セヴェリエは、肉体での抵抗は断念したが、修道士の精神だけは汚辱されるまい、と必死で声を抑え、祈りの言葉を心で唱え続けた。
マキュージオは、そんなセヴェリエをなんとしてでも陥落しようと、屈辱的な仕打ちを続けた。しかしセヴェリエは頑なだった。最後は目を閉じ、神への祈りと、マキュージオの罪の許しを祈った。…それが、最後の記憶だった。

 セヴェリエは、おもむろに自分の腕を動かしてみた。 マキュージオが目覚めるかと思ったが、その瞼は閉じたままだった。  次に、足を動かしてみた。 と、そこで初めて、セヴェリエは違和感に気付いた。

(なにを…!!!)

 自分の足の付け根あたりから、首筋に、痺れが走る。続いて熱を帯びた痛み。

『…ああぁっ』

 喉の奥から、低い呻きが這いずり出す。
 錯乱し、引き抜こうとした。が、付け根に埋め込まれた杭は、セヴェリエの意に反して猛々しく膨張を始め、セヴェリエの気を狂わさんばかりに背筋に激痛による痺れを何度も放つ。 耐えられなくなり、セヴェリエはマキュージオの腕を払いのけ、声を殺すために自分の口を覆った。…が、その手は引き離された。

『あっ』

『お目覚めになられたか』

 マキュージオの声が耳元でささやいた。その声色とは裏腹に、セヴェリエに打ち込んだ己の杭を、さらに奥深く埋めようと押し進めてくる。

『はぁっ………っっ。はぁっ、あ、ああああっ』

『先程は…すぐに気を失われてしまった………今度は、……今度はわたしの声をよく聞かれることだ……』

 マキュージオの声も、だんだんとうわずっていく。セヴェリエは顔を見られまいと必死でそらす。しかし、その耳さえ燃えるように紅潮していた。そこへ、蛭のようなマキュージオの舌が愛撫する。びく、とセヴェリエが全身を痙攣させる。

『…この屈辱から早く逃れたければ、わたしの気をやってしまうことだ。……わたしの精を、すべて搾り取ってしまえばよい。さあ……やり方は教えたはず……そうしなければ、そなたはいつまでも…、このまま…』

 マキュージオは、俯せに組み敷いたセヴェリエの半身を抱き上げ、杭を差し込んだまま、軽々とセヴェリエの足を持ち上げ、互いの体をむき合わせた。 そして今度は、自分が仰向けになり、倒れかかってくるセヴェリエの半身を下から支えた。

(そんな……そんな…)

 一連の動きで体の芯が激しく擦られ、セヴェリエの視界は乱れた。 やっと目を開けると、自分がマキュージオの体の上に跨っていることに気が付いた。 羞恥と怒りが全身を駆け巡り、セヴェリエは暴れた。
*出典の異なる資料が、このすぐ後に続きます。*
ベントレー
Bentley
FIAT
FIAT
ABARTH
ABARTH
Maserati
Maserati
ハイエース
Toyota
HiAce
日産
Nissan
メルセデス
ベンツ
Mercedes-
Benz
しかしその手を捕らえられ、下から突き上げられる。押し上げられ、うねり、揺さぶられ、セヴェリエを無力にした。

『さあ、励まれよ…』

 マキュージオの瞳が、濡れたように輝いている。 美しい形の唇がわななき、息が吐き出される。それを見て、セヴェリエは自身の“杭”が疼き出した。思わず、マキュージオから目を逸らす。しかし目を閉じると、今度は体の後ろから、熱い波が押し寄せてきた。 閉じた睫の間から、涙が滲み出る。目は天井を見上げていた。

『ふぅっ…ああ…』

 セヴェリエは肩を大きく揺らし、マキュージオの胸に手をつくと、腰を持ち上げた。 引き抜くつもりだった。が、腰が浮いた途端、新たな快楽が吹き荒れた。

『…んんっ!く!!』

 声を抑える。すると、上体が前へ傾く。抜きかけた杭が、ぐっと内部を抉る。

『はぁ』

 すると今度は、すすり泣くような鳴き声。歯を食いしばり、体を後ろにそらすと、また、深々と杭を呑み込んでしまう。セヴェリエは、どこへも逃げられなかった。

『そうだ…その調子で………、わたしを導いて…いけ…』

 マキュージオの手が、セヴェリエの頬に触れる。
 セヴェリエの意識はふただび薄れいでいった。
 引き裂かれた服は、破れたままその腰に纏ってはいたが、もう修道衣とは呼べないほど、汚されていた。そして裸の胸や背中や尻は、おびただしいほどマキュージオに吸い付かれ、歯を立てられていた。